Task material
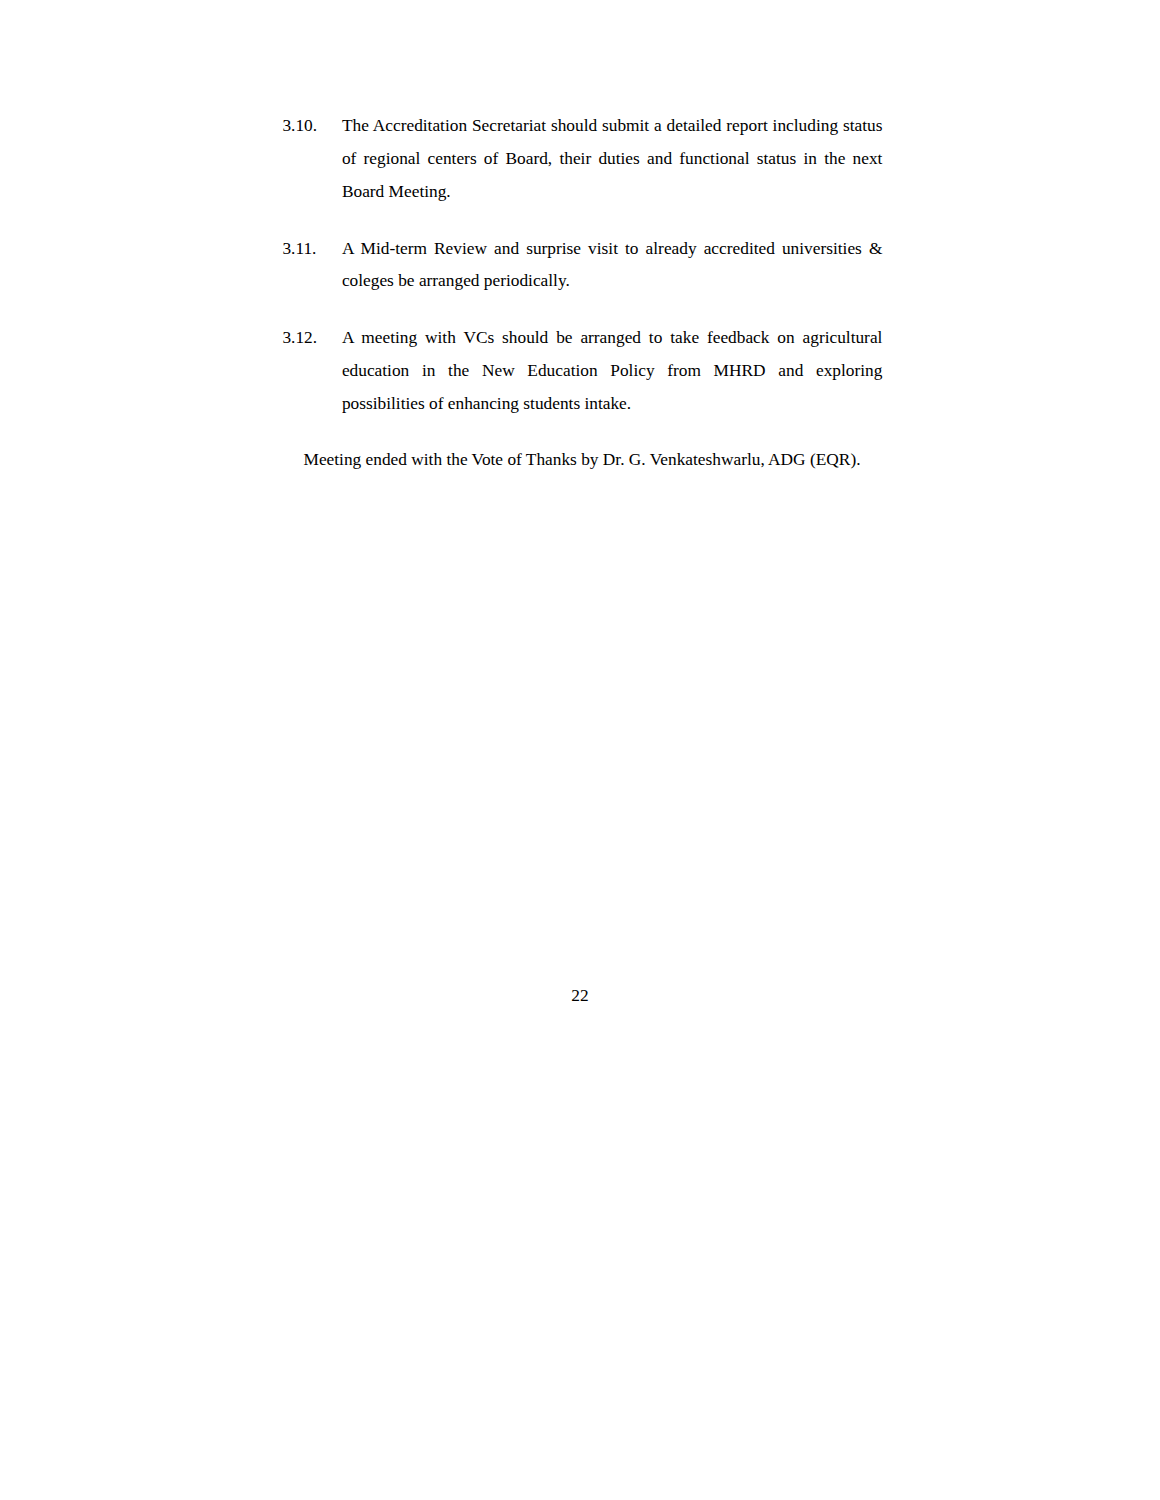3.10. The Accreditation Secretariat should submit a detailed report including status of regional centers of Board, their duties and functional status in the next Board Meeting.
3.11. A Mid-term Review and surprise visit to already accredited universities & coleges be arranged periodically.
3.12. A meeting with VCs should be arranged to take feedback on agricultural education in the New Education Policy from MHRD and exploring possibilities of enhancing students intake.
Meeting ended with the Vote of Thanks by Dr. G. Venkateshwarlu, ADG (EQR).
22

What needs to be done
Go through the records line by line and count those that contain the string "arranged". Answer with the count alone.

Response below
2